For my fourth Stephen King book this year, I read Desperation. Thanks to Andrew’s parents, who gave me a very generous Barnes & Noble gift card for Christmas, it’s been sitting on my shelf since about January, and I finally took the time to read it!
Desperation begins with Peter and Mary Jackson, who are driving Peter’s sister’s car across the country. They are driving on Highway 50 (nicknamed “The Loneliest Highway in America”) when they are pulled over by a local police officer, ostensibly because of a missing rear license plate. He arrests them after discovering a bag of marijuana, belonging to Peter’s sister, in the trunk; and as he reads them their Miranda rights, he slips in a chilling non-sequitur: “…You have the right to an attorney. I’m going to kill you. If you cannot afford an attorney, one will be appointed to you…” Thus begins a nightmarish journey to the town of Desperation, Nevada, where forces of evil the like of no other have been released.
Soon, they reach the Desperation Municipal Building where the deputy unceremoniously shoots Peter in the stomach and leaves his body in the foyer before dragging Mary upstairs—over the body of a dead girl—to lock her in a holding cell. There, she meets Ralph, Ellen, and David Carter (the dead girl on the stairs is Ralph and Ellen’s daughter, Kirsten) and Tom Billingsley, the town vet and the only other resident of Desperation present (the Carvers having been abducted from their annual trip to Lake Tahoe from Ohio). They are soon joined by Johnny Marinville, an aging author who had once been called “the writer Norman Mailer always wanted to be,” and who had been taking a cross-country trip on his Harley as inspiration for a new book.

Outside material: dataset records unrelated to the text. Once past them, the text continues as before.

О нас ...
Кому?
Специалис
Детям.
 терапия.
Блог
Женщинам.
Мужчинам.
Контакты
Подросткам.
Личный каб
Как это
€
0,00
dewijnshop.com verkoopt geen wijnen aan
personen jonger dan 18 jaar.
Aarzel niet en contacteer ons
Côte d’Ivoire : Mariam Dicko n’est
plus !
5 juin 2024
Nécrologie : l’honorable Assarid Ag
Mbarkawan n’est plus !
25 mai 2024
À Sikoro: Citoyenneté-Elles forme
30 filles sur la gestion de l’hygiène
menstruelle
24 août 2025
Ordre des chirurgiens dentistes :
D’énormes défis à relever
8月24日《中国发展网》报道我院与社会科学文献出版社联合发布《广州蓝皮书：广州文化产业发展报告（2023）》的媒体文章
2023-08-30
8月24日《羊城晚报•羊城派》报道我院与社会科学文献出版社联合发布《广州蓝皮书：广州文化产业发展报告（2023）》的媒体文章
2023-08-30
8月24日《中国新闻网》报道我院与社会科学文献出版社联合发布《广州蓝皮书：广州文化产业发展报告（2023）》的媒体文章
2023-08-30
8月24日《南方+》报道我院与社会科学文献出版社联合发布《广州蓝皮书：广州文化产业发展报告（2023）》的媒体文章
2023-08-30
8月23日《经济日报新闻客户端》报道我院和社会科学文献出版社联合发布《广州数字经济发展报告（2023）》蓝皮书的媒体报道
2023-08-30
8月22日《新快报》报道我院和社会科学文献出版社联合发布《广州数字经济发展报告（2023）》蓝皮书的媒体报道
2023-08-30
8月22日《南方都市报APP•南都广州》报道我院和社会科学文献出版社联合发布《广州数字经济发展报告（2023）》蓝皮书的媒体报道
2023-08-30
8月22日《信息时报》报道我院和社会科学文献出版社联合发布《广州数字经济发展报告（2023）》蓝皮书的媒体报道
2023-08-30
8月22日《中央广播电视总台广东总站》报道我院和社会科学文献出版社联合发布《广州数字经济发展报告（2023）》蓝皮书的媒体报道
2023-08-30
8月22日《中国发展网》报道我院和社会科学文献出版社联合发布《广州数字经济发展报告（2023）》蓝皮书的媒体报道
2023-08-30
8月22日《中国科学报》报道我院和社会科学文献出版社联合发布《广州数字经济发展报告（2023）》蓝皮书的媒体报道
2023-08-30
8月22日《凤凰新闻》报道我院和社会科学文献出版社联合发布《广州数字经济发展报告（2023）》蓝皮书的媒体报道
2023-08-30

Before the day is over, the six of them will have to face evil in its purest form—but among them is a young boy, David Carver, who might just have the extraordinary faith to do what it takes.
This was one of those books that I often had to make myself slow down and go back a page or two to make sure I was actually absorbing everything, because I was turning the pages so fast at times that it was hard to let everything sink in! Definitely an edge-of-your-seat thriller. Lots of gore, but that’s to be expected. And the Carver family was truly heart-wrenching, especially David, who is just a phenomenal character. Johnny Marinville, too—most of the time I want to punch him but he’s really a good guy at heart.
It was very interesting to me how much God featured into this one—I know that King believes in God, despite his deep suspicion of organized religion, but I was surprised to see this much. At its core, this book really seemed to be about David’s struggle with his belief in God—who, he believes, miraculously healed his friend Brian from a near-fatal accident—and the fact that God can be cruel enough to let Entragian kill his sister. After all the horrors David goes through in Desperation, though, the book ends on a good note:
“…First John, chapter 4, verse eight. ‘God is love.’”
She looked at him for a long time. “Is he, David? Is he love?”
“Oh, yes,” David said… “I guess he’s sort of…everything.”